* **Activity**
Search the material for the string "нодарский" and reply with how many lines contain it, nothing else.

* **Exercise materials**
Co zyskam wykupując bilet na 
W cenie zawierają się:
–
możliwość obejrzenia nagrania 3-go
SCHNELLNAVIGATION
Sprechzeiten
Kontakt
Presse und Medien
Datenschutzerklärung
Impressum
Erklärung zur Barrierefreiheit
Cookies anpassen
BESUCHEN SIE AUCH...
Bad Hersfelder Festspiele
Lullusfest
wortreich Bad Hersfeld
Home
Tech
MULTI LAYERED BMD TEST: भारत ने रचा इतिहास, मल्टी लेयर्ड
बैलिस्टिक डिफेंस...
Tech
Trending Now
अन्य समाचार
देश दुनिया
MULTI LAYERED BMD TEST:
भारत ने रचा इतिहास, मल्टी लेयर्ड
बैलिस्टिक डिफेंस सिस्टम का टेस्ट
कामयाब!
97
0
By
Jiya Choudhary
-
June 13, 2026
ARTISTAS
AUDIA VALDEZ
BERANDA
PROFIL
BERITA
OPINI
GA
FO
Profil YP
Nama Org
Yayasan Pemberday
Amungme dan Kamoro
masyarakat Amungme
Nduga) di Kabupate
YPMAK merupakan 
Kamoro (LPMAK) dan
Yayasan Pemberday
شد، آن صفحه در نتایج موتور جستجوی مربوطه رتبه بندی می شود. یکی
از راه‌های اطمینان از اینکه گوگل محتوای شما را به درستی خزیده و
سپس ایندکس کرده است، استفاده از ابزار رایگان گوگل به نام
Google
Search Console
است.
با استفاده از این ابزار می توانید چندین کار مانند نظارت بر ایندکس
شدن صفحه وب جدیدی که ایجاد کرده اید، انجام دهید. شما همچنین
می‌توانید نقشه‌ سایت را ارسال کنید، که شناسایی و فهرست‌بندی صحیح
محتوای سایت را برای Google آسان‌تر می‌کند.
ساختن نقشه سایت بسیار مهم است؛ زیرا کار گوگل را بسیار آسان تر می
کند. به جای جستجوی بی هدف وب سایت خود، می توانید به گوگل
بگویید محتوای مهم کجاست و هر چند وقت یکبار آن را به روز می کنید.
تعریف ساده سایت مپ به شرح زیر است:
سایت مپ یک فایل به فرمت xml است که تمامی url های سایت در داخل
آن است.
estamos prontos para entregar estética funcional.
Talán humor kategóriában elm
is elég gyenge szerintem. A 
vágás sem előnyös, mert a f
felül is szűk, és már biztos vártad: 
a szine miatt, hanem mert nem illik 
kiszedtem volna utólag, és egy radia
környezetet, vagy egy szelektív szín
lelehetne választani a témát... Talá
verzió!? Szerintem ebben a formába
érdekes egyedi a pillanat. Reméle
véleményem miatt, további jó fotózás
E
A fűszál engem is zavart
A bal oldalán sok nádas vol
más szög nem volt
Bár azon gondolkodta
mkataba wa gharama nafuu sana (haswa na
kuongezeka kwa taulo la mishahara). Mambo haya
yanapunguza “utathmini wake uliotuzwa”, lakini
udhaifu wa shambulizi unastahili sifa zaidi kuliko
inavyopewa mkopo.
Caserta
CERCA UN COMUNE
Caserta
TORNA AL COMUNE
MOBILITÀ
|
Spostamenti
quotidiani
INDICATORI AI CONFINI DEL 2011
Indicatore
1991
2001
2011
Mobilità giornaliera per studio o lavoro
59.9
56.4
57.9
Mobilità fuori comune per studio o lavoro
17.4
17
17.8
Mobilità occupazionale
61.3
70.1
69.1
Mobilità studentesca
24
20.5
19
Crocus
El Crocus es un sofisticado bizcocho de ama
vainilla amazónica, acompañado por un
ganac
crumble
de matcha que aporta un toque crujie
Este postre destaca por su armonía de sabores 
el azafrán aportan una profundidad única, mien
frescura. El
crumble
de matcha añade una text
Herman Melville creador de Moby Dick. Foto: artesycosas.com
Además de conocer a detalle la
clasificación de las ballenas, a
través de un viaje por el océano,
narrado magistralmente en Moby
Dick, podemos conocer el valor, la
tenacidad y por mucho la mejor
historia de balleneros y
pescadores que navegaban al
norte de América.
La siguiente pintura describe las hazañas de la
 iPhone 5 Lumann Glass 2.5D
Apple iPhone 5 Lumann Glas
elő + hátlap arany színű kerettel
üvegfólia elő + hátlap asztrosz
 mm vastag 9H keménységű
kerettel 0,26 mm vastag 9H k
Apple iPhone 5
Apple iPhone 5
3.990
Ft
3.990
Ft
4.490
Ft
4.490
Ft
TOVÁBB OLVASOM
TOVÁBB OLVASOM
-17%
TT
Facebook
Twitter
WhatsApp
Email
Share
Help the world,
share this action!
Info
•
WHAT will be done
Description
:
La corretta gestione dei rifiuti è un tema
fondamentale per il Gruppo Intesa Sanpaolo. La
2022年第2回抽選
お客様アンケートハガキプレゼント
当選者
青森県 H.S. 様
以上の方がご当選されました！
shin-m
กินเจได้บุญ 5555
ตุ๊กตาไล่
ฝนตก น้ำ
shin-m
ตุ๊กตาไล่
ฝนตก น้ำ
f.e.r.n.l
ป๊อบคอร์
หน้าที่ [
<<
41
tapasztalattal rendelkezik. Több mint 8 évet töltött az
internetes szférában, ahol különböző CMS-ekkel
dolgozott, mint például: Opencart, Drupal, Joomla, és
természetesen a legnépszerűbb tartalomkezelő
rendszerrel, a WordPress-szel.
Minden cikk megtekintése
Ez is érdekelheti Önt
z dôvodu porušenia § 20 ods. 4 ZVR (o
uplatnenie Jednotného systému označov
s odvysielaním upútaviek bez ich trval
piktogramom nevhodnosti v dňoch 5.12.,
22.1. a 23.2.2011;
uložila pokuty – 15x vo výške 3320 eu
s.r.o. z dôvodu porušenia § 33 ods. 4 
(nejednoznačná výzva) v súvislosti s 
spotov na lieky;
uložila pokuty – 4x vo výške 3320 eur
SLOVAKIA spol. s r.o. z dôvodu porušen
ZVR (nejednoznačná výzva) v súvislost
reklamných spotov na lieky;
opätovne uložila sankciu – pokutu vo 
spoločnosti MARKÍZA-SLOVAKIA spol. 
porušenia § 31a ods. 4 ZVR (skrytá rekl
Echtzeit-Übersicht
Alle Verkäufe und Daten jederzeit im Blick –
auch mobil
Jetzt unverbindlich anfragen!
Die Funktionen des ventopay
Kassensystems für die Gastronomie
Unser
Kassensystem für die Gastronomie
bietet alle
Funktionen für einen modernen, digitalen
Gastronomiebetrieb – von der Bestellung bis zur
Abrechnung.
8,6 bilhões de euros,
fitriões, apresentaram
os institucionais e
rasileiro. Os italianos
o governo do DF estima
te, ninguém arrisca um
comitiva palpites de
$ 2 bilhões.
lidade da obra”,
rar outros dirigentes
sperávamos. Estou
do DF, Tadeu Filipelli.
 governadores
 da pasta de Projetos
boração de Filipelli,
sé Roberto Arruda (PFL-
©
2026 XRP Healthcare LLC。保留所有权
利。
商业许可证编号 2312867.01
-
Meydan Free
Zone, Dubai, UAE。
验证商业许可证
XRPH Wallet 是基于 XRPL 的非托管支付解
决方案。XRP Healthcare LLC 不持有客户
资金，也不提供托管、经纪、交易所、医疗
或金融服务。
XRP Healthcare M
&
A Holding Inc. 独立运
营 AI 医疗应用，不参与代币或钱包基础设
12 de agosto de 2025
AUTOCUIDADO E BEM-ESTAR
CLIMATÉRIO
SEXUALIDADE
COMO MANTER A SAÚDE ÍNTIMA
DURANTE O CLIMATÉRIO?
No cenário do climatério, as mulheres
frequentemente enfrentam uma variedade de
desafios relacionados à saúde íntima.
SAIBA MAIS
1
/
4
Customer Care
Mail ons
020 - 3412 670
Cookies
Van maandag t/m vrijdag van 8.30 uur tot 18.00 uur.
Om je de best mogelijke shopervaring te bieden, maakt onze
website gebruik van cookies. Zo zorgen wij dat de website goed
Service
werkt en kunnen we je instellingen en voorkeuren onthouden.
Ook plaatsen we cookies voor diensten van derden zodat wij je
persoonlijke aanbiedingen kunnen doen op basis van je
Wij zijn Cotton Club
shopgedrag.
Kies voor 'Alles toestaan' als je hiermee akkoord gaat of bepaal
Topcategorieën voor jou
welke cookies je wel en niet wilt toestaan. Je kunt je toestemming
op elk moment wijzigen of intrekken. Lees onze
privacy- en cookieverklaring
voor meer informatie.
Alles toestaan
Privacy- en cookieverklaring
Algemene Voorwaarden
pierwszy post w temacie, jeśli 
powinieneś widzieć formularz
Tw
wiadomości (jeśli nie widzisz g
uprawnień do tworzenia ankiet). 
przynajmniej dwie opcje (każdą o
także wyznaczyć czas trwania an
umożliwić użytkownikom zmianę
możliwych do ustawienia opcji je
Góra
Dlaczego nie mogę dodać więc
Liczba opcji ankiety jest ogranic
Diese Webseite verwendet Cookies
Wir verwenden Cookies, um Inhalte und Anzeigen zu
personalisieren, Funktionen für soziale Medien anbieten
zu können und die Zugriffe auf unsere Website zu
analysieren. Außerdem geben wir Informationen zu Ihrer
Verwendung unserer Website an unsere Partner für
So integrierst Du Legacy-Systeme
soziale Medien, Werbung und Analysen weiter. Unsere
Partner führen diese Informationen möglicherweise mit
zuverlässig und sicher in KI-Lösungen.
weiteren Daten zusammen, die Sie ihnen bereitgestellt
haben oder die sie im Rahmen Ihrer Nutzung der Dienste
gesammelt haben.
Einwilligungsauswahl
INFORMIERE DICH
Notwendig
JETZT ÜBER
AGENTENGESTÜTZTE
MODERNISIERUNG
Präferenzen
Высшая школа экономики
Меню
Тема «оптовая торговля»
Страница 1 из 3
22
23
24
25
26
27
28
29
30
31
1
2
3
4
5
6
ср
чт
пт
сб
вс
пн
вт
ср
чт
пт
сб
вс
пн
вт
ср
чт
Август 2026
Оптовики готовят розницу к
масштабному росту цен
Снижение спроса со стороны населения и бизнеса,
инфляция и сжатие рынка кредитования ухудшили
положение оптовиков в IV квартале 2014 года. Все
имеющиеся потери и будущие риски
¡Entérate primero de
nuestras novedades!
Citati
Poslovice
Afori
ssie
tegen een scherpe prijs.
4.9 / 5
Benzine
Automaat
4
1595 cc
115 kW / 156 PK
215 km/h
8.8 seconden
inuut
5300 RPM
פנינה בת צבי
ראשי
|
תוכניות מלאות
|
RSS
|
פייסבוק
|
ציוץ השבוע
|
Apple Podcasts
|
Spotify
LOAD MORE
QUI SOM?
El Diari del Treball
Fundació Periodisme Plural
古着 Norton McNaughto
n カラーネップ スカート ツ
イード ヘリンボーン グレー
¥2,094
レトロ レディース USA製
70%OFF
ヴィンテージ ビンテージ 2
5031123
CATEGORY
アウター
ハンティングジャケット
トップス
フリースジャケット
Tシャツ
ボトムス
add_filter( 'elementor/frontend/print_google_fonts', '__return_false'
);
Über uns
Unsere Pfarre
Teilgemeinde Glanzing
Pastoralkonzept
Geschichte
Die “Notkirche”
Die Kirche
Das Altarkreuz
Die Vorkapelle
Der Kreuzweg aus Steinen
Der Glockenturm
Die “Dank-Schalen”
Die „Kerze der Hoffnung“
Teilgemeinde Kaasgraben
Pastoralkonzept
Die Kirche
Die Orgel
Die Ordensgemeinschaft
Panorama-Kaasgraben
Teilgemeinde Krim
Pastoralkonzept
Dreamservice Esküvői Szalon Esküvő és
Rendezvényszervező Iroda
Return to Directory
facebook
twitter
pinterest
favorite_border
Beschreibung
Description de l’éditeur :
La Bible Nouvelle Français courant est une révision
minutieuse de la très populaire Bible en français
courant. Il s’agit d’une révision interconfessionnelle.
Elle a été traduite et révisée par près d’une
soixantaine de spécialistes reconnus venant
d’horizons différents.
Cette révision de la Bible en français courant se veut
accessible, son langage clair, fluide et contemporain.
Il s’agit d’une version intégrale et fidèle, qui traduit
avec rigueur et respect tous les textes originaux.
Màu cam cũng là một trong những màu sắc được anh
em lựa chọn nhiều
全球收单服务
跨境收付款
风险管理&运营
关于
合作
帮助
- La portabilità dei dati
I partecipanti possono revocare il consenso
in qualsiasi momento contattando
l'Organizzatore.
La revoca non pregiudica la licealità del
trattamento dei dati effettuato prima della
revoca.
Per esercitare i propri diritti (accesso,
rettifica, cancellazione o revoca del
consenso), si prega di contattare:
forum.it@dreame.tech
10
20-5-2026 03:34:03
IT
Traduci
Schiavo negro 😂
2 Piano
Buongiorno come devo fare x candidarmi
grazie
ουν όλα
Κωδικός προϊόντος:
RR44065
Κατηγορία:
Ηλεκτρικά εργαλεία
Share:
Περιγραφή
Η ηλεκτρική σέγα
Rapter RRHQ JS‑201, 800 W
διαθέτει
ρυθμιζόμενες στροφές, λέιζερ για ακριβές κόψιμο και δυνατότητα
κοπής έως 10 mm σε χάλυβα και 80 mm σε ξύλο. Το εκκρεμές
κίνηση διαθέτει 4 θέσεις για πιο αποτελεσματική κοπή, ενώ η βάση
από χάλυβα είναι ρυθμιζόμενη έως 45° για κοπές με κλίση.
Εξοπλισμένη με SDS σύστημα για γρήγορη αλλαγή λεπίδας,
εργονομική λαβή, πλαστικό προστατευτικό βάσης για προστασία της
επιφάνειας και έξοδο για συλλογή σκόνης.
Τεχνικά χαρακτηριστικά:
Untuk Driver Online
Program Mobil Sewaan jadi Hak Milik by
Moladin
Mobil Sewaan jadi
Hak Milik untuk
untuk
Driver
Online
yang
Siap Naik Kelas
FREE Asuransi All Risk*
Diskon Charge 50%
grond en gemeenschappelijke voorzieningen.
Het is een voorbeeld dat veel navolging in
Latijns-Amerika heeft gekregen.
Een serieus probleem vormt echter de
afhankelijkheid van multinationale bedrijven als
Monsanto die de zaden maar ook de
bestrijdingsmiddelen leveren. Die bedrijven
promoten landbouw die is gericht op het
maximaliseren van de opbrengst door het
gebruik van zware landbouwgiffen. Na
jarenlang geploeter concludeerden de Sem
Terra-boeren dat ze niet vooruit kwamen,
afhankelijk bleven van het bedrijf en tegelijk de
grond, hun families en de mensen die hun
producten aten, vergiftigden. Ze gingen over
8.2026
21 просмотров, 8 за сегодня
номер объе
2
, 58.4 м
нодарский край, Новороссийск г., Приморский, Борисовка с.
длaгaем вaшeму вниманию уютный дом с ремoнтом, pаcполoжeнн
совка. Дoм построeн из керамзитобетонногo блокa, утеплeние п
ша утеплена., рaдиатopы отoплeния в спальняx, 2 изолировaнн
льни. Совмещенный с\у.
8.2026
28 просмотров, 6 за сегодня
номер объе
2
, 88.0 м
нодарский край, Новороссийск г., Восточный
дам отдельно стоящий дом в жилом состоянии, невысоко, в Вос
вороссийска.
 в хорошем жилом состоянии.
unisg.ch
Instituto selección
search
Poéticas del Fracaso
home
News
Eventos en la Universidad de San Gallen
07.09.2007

* **Output of the task**
2